The sale of SIM cards on which services that can incur fees have been pre-loaded and pre-activated constitutes an aggressive unfair commercial practice when the consumers are not informed of that fact in advance

13 september 2018

On September 13, 2018, the Court of Justice of the European Union issued its judgment in Joined Cases C-54/17 Autorità Garante della Concorrenza e del Mercato (‘AGCM’) v Wind Tre SpA and C-55/17, AGCM v Vodafone Italia Spa and affirmed that the sale of SIM cards on which services that can incur fees have been pre-loaded and pre-activated constitutes an aggressive unfair commercial practice when the consumers are not informed of that fact in advance. Such conduct constitutes, in particular, ‘inertia selling’, which may be penalised by a national authority other than the authority provided for by EU law on electronic communications.

According to the Court, for a service to be solicited, the consumer must have made a free choice. When the consumer has been neither informed of the cost of the services in question nor even of the fact that they were pre-loaded and pre-activated on the SIM card that he bought (which is for the national court to verify), it cannot be considered that he freely chose the provision of those services. In that regard, it is irrelevant that the use of the services in question required, in certain cases, conscious action on the part of the consumer. Similarly, it is irrelevant that the consumer could have had the services deactivated or deactivated them himself, since he had not been informed of their existence.
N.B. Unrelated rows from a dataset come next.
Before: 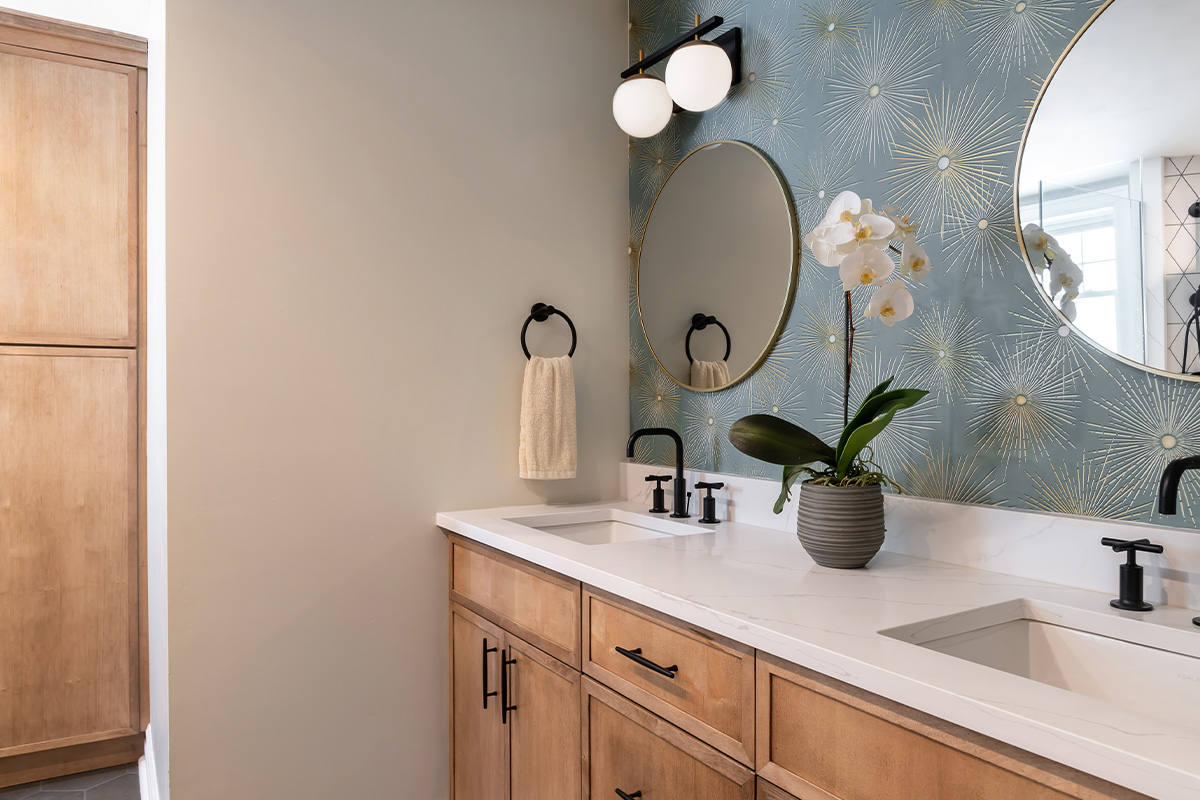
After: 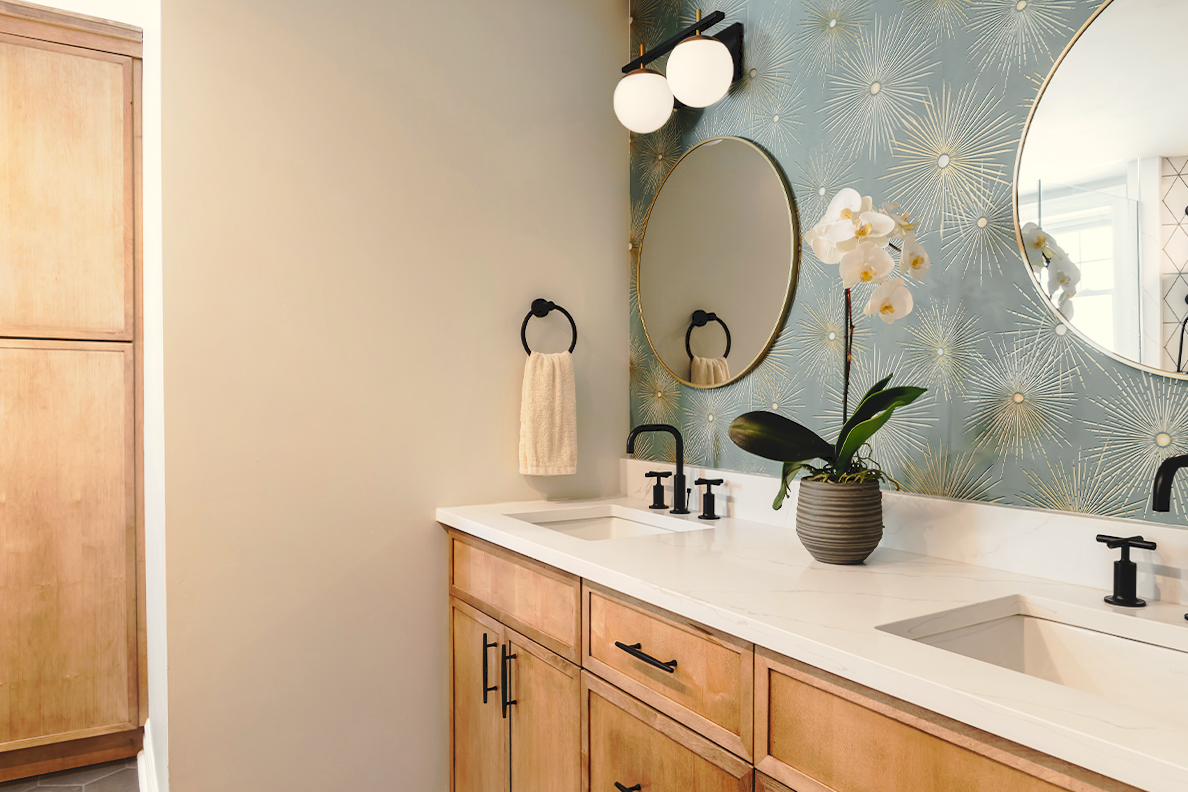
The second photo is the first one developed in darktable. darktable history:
white balance: red 1.029, blue 0.92
tone curve: curves: ch0 [(0, 0) (0.003, 0.085) (0.011, 0.086) (0.025, 0.086) (0.044, 0.088) (0.069, 0.093) (0.1, 0.102) (0.136, 0.12) (0.177, 0.157) (0.224, 0.203) (0.277, 0.277) (0.335, 0.36) (0.399, 0.463) (0.468, 0.559) (0.543, 0.626) (0.623, 0.703) (0.709, 0.789) (0.801, 0.869) (0.898, 0.927) (1, 1)], preserve colors none
rotate and perspective: rotation 0.174°, lens shift (vertical) 0.013, lens shift (horizontal) 0.019, shear 0.001, automatic cropping original format, crop left 0.007, crop right 0.991, crop top 0.016, crop bottom 0.997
The Court noted that, although it is for the national court to establish the typical reaction of the average consumer, it is not clear that the average buyer of a SIM card might be aware of the fact that it contains pre-loaded and pre-activated services which can incur additional fees or of the fact that applications or the device itself may connect to the internet without his knowing, or that he is sufficiently technically capable of deactivating those services or those automatic connections on his device.
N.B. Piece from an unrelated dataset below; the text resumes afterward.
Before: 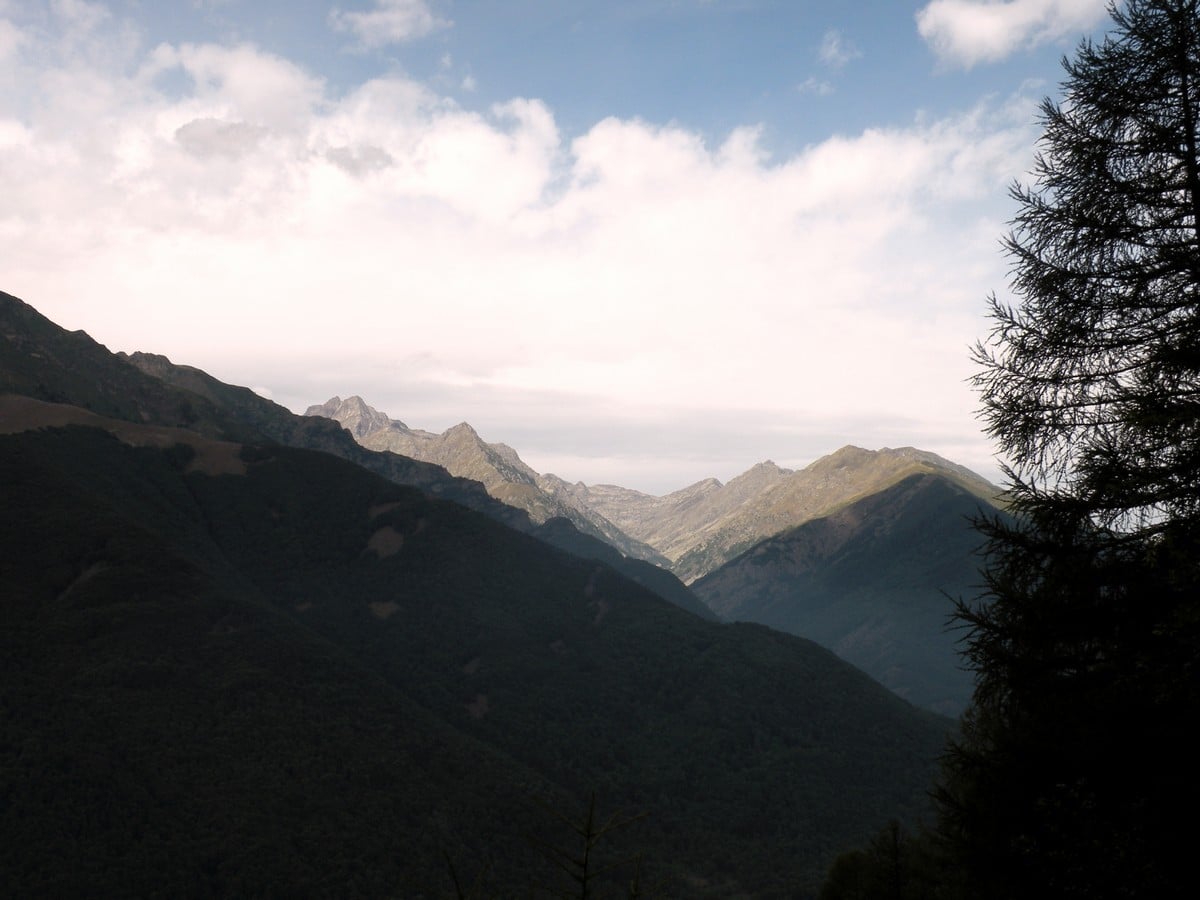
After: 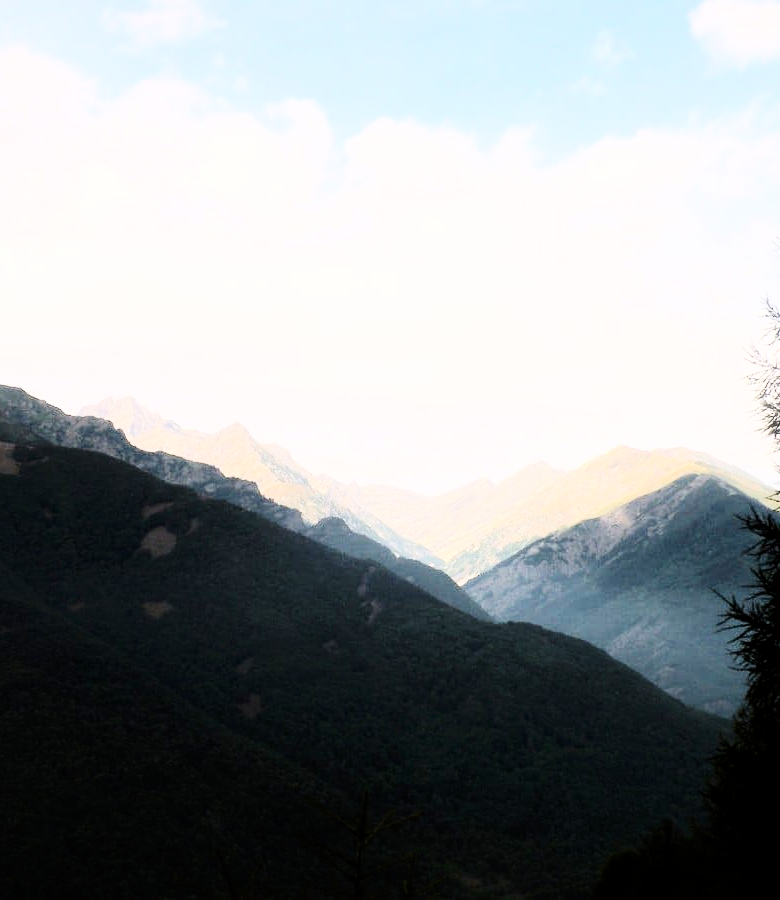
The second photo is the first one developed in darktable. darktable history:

The Court concluded from this that, subject to verifications by the national court, conduct such as that of which the telecommunications operators are accused constitutes ‘inertia selling’ and, therefore, according to the Unfair Commercial Practices Directive, a practice — and more precisely an aggressive practice — that is in all circumstances unfair.

In addition, the Court stated that there is no conflict between the Unfair Commercial Practices Directive and the Universal Service Directive as regards the rights of end-users. The latter directive requires the provider of services to include certain information in the contract while the former directive contains rules regulating specific aspects of unfair commercial practices, such as ‘inertia selling’.

As a result, the Court declared that EU law does not preclude national legislation under which ‘inertia selling’ must be assessed in the light of the provisions of the Unfair Commercial Practices Directive with the result that, according to that legislation, the ARN, within the meaning of the Framework Directive, is not competent to penalise such conduct.